The name “Stu Green” is fictitious. But everything else about him is real. He grew up near Cornwall and almost died from an overdose.
Stu Green was stretched out on his back at Arden Hill Hospital. He could hear his mother and his brother. They were talking to him, but he couldn’t answer. He couldn’t move; he couldn’t even open his eyes. The doctor opened them for a moment and then let them shut.
Stu Green was flat-lining. His heart had stopped; he had no pulse. Everything was fading.
Seeing no sign of life, the doctor was about to give up. But a nurse prevailed. “Let’s give it one final try,” she pleaded, as she applied the defibrillator for the eighth time. The device jolted the patient back to life.
That was almost five years ago. Sitting at a restaurant near his home, Stu Green retells the story to confirm what he has learned. “If you use heroin,” he says, “there are only three possible outcomes — you can die, you can go to prison or you can quit.”
The options weren’t always that obvious. Now 33, Mr. Green wishes he could go back and talk to himself at 18. His life might have been different. “I didn’t even get to enjoy my 20s,” he laments. “I was just doing dope. I traded those years for a needle.”
It seemed innocent at the start. As a high school student, it was easy to get Percocets or other prescription drugs. He got them from friends, who probably raided their parents’ medicine cabinets. The pill didn’t seem addictive, and the highs were rewarding. By the time he was 18, he was doing it every day. And he was switching to oxycodone.
“It bridged the gap to heroin,” he says in retrospect. He would scrape off the coating, fold a dollar bill around it, and then smash it with a lighter so he could sniff the remains.
It was good, but heroin was cheaper and more readily available. He could get it for $10 a bag in Paterson, N.J., or he could get 10 bags wrapped in a rubber band for $70.
In the beginning, he only used a quarter or a half a bag at a time. “You’d get such a good feeling,” he recalled, “that you knew you were going to do it again.”
“If you use heroin there are only three possible outcomes — you can die, you can go to prison or you can quit.”
But tolerance of the drug builds quickly. After a while, a fraction of a bag isn’t enough. It no longer produces a euphoria. Mr. Green kept increasing the amount until he was injecting himself with the contents of five to 10 ten bags at a time.
The withdrawal was agonizing. Twenty-four hours later, there were muscle spasms and constant sneezing. “It’s like the worst flu,” Mr. Green said, “but you can’t sleep so you can’t escape it. It drives you insane.”
There were other reasons to stop.

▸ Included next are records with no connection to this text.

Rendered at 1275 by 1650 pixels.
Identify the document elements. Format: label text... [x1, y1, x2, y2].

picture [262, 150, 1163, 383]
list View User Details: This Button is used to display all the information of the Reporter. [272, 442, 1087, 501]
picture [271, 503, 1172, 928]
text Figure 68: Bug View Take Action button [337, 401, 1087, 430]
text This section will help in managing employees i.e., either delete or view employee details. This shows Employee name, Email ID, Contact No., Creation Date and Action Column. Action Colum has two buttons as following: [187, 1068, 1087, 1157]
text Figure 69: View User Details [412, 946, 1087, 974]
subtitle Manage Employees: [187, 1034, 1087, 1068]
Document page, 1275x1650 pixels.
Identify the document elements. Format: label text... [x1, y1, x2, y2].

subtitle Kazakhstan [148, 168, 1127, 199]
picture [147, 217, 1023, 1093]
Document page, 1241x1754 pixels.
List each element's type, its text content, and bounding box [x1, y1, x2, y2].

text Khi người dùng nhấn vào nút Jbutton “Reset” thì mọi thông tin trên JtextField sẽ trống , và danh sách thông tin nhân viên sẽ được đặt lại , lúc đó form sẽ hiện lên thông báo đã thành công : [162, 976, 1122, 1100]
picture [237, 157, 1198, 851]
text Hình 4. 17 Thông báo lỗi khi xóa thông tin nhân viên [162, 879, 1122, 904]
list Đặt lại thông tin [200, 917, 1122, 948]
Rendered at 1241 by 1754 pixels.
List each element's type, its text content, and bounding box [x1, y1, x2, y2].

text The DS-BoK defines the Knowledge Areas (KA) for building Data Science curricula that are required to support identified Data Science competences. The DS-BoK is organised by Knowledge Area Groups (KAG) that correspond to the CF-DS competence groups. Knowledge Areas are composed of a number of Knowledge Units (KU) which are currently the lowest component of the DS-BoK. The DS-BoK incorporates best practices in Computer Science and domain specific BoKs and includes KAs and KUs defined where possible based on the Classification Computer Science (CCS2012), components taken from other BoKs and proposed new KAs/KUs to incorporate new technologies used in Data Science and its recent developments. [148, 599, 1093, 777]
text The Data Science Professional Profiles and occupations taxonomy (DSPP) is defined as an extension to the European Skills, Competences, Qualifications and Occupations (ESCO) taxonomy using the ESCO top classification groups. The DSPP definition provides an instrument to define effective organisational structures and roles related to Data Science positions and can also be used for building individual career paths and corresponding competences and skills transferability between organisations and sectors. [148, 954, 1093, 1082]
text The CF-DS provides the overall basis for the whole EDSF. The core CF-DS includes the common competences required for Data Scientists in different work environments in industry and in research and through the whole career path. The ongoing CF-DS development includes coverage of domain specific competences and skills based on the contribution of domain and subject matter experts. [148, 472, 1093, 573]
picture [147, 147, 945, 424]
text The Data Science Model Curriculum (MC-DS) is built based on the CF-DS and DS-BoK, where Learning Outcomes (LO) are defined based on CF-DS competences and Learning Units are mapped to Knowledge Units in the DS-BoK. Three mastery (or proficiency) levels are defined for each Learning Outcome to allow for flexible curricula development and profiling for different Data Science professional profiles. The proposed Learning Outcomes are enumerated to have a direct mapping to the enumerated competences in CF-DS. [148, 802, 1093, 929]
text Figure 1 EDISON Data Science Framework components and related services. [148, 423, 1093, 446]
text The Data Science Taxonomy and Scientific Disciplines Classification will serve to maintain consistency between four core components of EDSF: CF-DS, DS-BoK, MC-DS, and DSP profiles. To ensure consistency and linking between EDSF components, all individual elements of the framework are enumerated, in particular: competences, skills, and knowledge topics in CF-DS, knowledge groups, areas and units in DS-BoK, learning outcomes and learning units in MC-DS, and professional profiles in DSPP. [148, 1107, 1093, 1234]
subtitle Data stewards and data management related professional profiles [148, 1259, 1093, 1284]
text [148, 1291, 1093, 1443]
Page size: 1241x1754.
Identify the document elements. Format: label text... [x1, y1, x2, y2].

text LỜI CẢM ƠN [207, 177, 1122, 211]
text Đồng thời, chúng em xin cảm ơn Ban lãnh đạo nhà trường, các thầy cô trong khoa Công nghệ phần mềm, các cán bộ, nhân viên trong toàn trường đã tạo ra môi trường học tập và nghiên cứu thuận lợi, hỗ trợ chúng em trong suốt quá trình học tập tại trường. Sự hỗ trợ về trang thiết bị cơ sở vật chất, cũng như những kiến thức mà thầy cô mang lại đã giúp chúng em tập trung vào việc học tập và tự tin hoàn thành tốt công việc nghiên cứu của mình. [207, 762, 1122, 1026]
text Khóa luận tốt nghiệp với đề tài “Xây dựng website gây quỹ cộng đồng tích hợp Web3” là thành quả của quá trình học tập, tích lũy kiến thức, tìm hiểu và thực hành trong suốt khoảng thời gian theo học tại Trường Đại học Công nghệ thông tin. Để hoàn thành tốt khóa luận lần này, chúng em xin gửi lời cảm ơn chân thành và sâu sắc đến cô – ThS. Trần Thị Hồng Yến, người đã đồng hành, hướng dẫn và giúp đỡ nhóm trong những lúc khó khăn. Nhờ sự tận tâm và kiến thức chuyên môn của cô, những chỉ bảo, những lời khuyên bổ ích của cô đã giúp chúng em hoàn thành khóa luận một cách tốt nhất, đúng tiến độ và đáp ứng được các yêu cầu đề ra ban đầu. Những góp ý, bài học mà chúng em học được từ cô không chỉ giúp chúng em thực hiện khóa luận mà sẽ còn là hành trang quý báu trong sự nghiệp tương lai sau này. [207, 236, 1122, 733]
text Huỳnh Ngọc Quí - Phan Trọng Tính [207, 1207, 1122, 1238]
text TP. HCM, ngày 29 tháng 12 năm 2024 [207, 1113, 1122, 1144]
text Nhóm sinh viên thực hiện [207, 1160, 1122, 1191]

Several young people in the community had died from overdoses. Mr. Green could name at least five of them. But it didn’t deter him. “When you’re that into it [heroin or drugs],” he said, “safety is not a priority. It’s all about getting that next high.”
He had a few bad experiences before the incident that almost killed him. On a trip to Paterson, he failed to hook up with his usual dealer. So Mr. Green detoured to another street, purchased the heroin from someone else and ingested the usual amount.
But heroin differs in strength from one dealer to another. The bags (or “glassines”) are stamped, but you can’t always trust the markings. There are no regulators.
Driving home from Paterson, Mr. Green fell asleep at the wheel. He wasn’t hurt, but he received his second felony DUI and lost his license for five years.
His life was in a tailspin, and besides the physical side effects of the drugs, he was suffering from depression. “Everything was bothering me,” he admitted. “I felt like I wouldn’t mind taking a break from life for a while.”
During one of these down times, he broke open a Fentanyl patch and chewed the contents, forgetting that he had recently taken a Xanax. The two don’t mix. His older brother found him on his feet, slumped against the wall and unconscious.
The defibrillator saved his life, but his medical problems weren’t over. He was on dialysis for a month, and in the hospital for two months. He suffered permanent nerve damage, and that total experience is what it took to end his addiction.
He went home with pain killers and took them for two-and-a-half years, but he didn’t abuse them. His mother filled the prescription and left him a daily ration, which he didn’t exceed.
He still had no license, but a neighbor gave him a job and the two of them traveled to customers together. Time passed, but the urge to use heroin didn’t. “I still think about it,” he admitted during the interview, “but if you put it in front of me today, I’d throw it in the garbage.”